Utah Subscriber Answer: When your physician's staff performs a service, you can report the service as "incident-to" the physician's service. To qualify as an incident-to service, you have to meet the following CMS criteria:
The patient should be established with no new problems.
Your nurse should perform only an incidental part of the plan of care.
Your nurse should carry out the service in a physician office setting.
The physician must provide direct supervision and be present in the office suite during the service.
A relationship, such as direct employee or independent contractor, needs to exist between the physician and nurse that identifies the nurse as acting under the physician's supervision.
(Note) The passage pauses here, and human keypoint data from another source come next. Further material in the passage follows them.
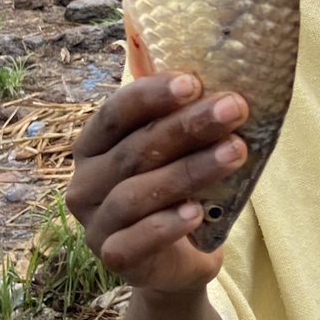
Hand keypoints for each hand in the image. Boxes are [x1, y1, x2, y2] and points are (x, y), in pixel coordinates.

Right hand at [67, 73, 249, 292]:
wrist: (180, 258)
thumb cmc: (177, 188)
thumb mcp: (178, 147)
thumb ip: (179, 109)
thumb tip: (204, 62)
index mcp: (93, 145)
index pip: (115, 112)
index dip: (152, 95)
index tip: (194, 82)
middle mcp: (85, 182)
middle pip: (134, 150)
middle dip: (188, 126)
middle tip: (234, 109)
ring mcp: (95, 223)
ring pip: (136, 194)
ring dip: (189, 171)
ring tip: (234, 153)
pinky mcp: (112, 258)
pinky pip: (135, 242)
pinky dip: (166, 225)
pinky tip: (197, 212)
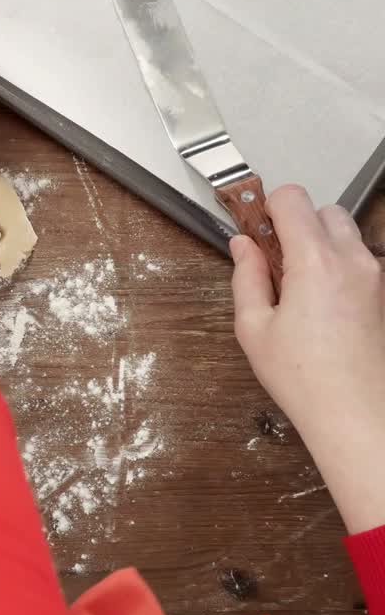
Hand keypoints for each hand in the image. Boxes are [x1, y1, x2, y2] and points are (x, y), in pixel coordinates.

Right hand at [231, 185, 384, 533]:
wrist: (358, 415)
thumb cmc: (305, 378)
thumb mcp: (254, 327)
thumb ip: (247, 277)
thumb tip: (243, 246)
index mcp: (316, 262)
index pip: (293, 199)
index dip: (267, 207)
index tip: (254, 227)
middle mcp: (353, 261)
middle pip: (325, 210)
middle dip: (298, 225)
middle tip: (274, 260)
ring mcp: (376, 278)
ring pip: (347, 235)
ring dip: (321, 245)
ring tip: (298, 287)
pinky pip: (361, 263)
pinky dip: (339, 268)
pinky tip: (321, 306)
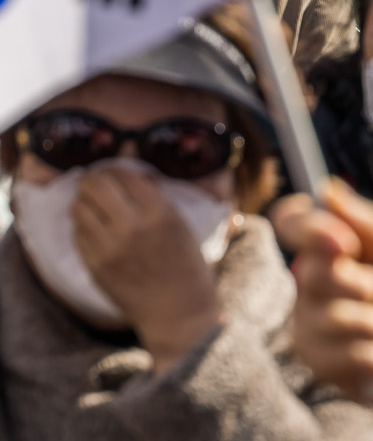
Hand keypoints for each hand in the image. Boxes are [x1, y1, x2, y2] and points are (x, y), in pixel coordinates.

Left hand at [73, 163, 225, 368]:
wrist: (178, 311)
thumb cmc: (187, 265)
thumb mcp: (183, 224)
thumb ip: (157, 198)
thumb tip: (133, 172)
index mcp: (160, 213)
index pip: (125, 174)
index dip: (118, 167)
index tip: (119, 171)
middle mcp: (131, 227)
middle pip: (95, 185)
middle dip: (95, 179)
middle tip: (99, 182)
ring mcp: (108, 248)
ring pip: (79, 208)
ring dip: (86, 201)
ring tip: (96, 205)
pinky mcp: (94, 265)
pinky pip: (77, 234)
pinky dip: (84, 225)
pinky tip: (96, 228)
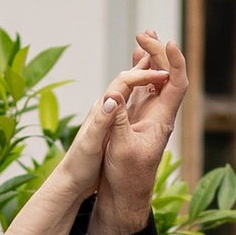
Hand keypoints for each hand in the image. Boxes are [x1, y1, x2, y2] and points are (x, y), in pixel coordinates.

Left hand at [46, 55, 172, 208]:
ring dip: (143, 76)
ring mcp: (106, 115)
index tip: (164, 75)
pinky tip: (147, 93)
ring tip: (159, 65)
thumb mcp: (90, 144)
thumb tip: (112, 98)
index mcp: (101, 109)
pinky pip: (127, 102)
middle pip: (126, 79)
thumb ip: (101, 121)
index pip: (124, 82)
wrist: (71, 180)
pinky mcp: (109, 124)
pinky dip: (139, 93)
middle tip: (164, 54)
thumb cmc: (80, 165)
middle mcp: (103, 107)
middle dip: (145, 66)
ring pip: (127, 88)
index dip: (144, 75)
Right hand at [86, 30, 188, 234]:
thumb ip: (118, 121)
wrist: (125, 196)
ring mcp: (148, 115)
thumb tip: (113, 96)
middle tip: (144, 34)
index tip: (167, 42)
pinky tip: (133, 59)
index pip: (177, 83)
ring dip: (150, 57)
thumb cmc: (126, 177)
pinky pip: (141, 88)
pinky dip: (138, 71)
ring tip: (143, 35)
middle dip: (158, 51)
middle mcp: (159, 114)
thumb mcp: (121, 149)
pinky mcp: (137, 119)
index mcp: (161, 120)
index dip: (176, 62)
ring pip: (154, 79)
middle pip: (167, 75)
If your practice meets these criteria, you can report the dressing service with code 99211 (Office or other outpatient visit ... established patient). Your nurse's documentation should include the office visit's details, such as the reason for the patient's visit, and what the nurse did. Also, make sure that your nurse includes the physician's name or that the physician co-signs the nurse's note and comments, as appropriate.